The court’s opinion came as a surprise to many practitioners. Some commentators have noted that the court’s holding casts doubt on whether liquidation preferences of preferred stock will be taken into account for appraisals in general, not just those that share a fact pattern similar to Orchard. For instance, in light of the Orchard case, how will liquidation preferences be treated in an appraisal action for a merger in which liquidation preferences are triggered? A more expansive interpretation of Orchard may lead one to conclude that in such situations, going concern means going concern—not liquidation value. Based on such a rationale, a court could find that liquidation preferences should be disregarded in an appraisal regardless of whether any liquidation preference has been triggered by the merger.
A narrower and more reasoned interpretation, however, would limit Orchard to its facts and not expand the holding to encompass appraisals in mergers where liquidation preferences are triggered. In fact, the court specifically contrasts the facts of Orchard with the court’s earlier 2012 decision involving a liquidation preference, which was a firm obligation of the company to pay six months following the merger.4 In that case, the court held that the going-concern value of the target company should take into account the non-speculative obligation of the company to pay out the liquidation preference in six months.
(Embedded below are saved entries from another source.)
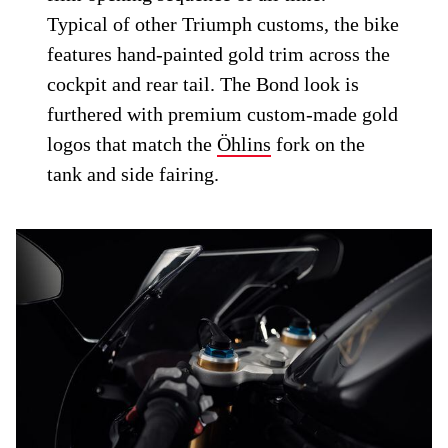
Typical of other Triumph customs, the bike
features hand-painted gold trim across the
cockpit and rear tail. The Bond look is
furthered with premium custom-made gold
logos that match the
Öhlins
fork on the
tank and side fairing.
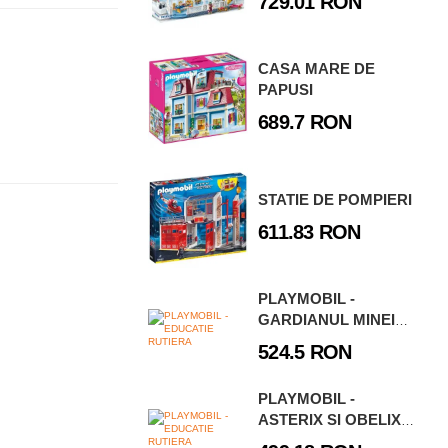
729.01 RON
CASA MARE DE
PAPUSI
689.7 RON
STATIE DE POMPIERI
611.83 RON
PLAYMOBIL -
GARDIANUL MINEI
DE LAVA
524.5 RON
PLAYMOBIL -
ASTERIX SI OBELIX -
CASA LUI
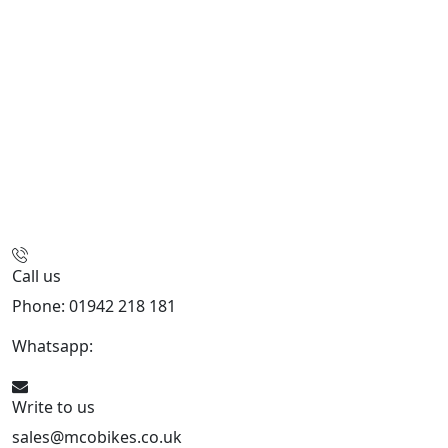
Call us
Phone: 01942 218 181
Whatsapp:
447598736914
Write to us
sales@mcobikes.co.uk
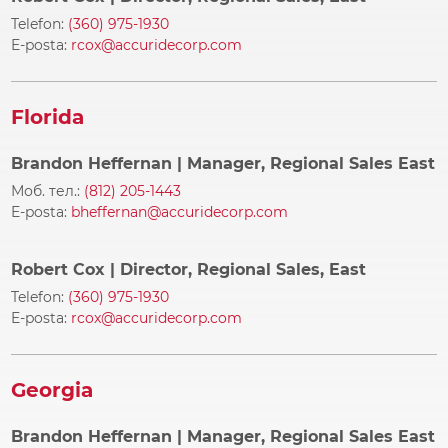
Telefon:
(360) 975-1930
E-posta:
rcox@accuridecorp.com
Florida
Brandon Heffernan
| Manager, Regional Sales East
Моб. тел.:
(812) 205-1443
E-posta:
bheffernan@accuridecorp.com
Robert Cox
| Director, Regional Sales, East
Telefon:
(360) 975-1930
E-posta:
rcox@accuridecorp.com
Georgia
Brandon Heffernan
| Manager, Regional Sales East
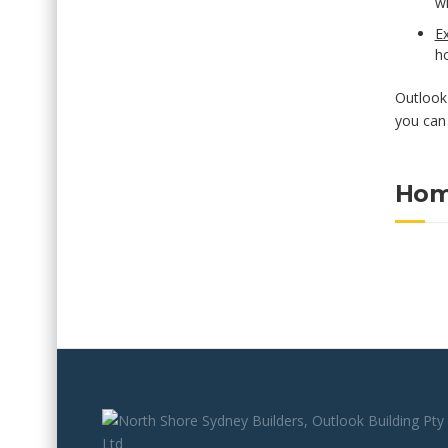
wi
Ex
ho
Outlook 
you can 
Hom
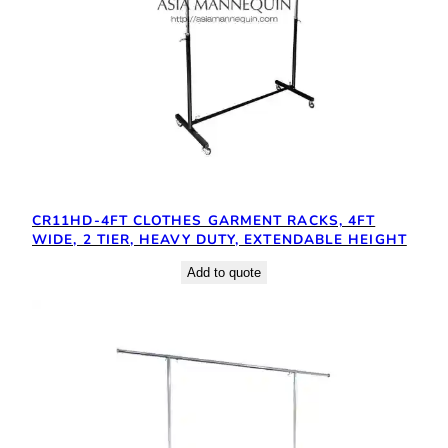
CR11HD-4FT CLOTHES GARMENT RACKS, 4FT
WIDE, 2 TIER, HEAVY DUTY, EXTENDABLE HEIGHT
Add to quote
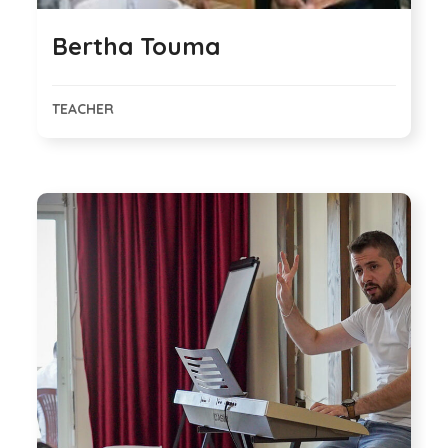
Bertha Touma
TEACHER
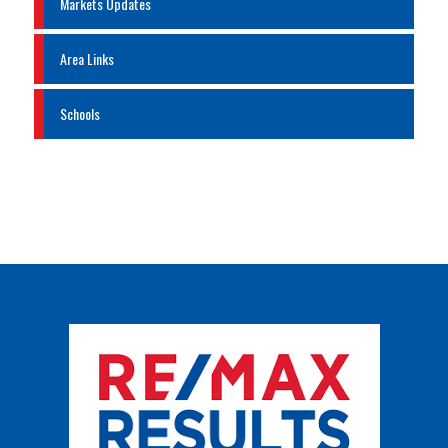
Markets Updates
Area Links
Schools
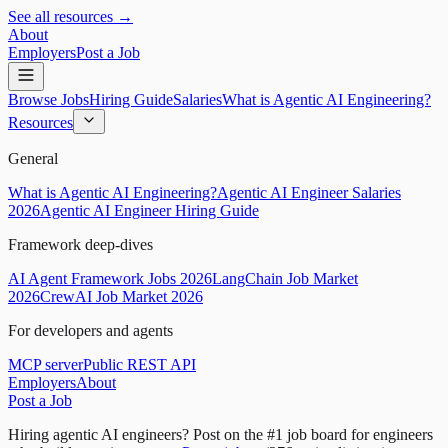
See all resources →
About
Employers
Post a Job
Browse Jobs
Hiring Guide
Salaries
What is Agentic AI Engineering?
Resources
General
What is Agentic AI Engineering?
Agentic AI Engineer Salaries
2026
Agentic AI Engineer Hiring Guide
Framework deep-dives
AI Agent Framework Jobs 2026
LangChain Job Market
2026
CrewAI Job Market 2026
For developers and agents
MCP server
Public REST API
Employers
About
Post a Job
Hiring agentic AI engineers?
Post on the #1 job board for engineers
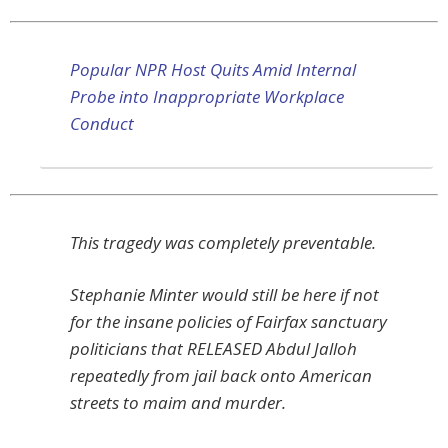
Popular NPR Host Quits Amid Internal
Probe into Inappropriate Workplace
Conduct
This tragedy was completely preventable.
Stephanie Minter would still be here if not
for the insane policies of Fairfax sanctuary
politicians that RELEASED Abdul Jalloh
repeatedly from jail back onto American
streets to maim and murder.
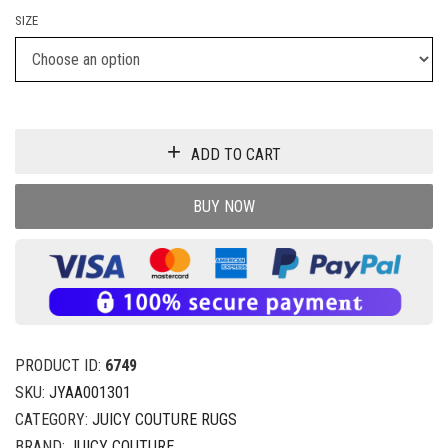
SIZE
ADD TO CART
BUY NOW
PRODUCT ID:
6749
SKU:
JYAA001301
CATEGORY:
JUICY COUTURE RUGS
BRAND:
JUICY COUTURE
Thus, in cases where a merger triggers the liquidation preference, the occurrence of such event should be deemed non-speculative and lead a court to deduct such preference amount from the enterprise value of the company before calculating the value of the common stock in a statutory appraisal.
Nevertheless, acquirers need to be mindful of Orchard if they wish to avoid unexpected stock valuations and the corresponding obligations arising out of appraisal proceedings in Delaware. If a merger leaves the target’s preferred stock in place, the liquidation preferences of the preferred stock should be examined closely. If the preferences are not triggered by the merger and occurrence of the triggering events remains speculative, Delaware courts will likely ignore such preferences for purposes of statutory appraisal.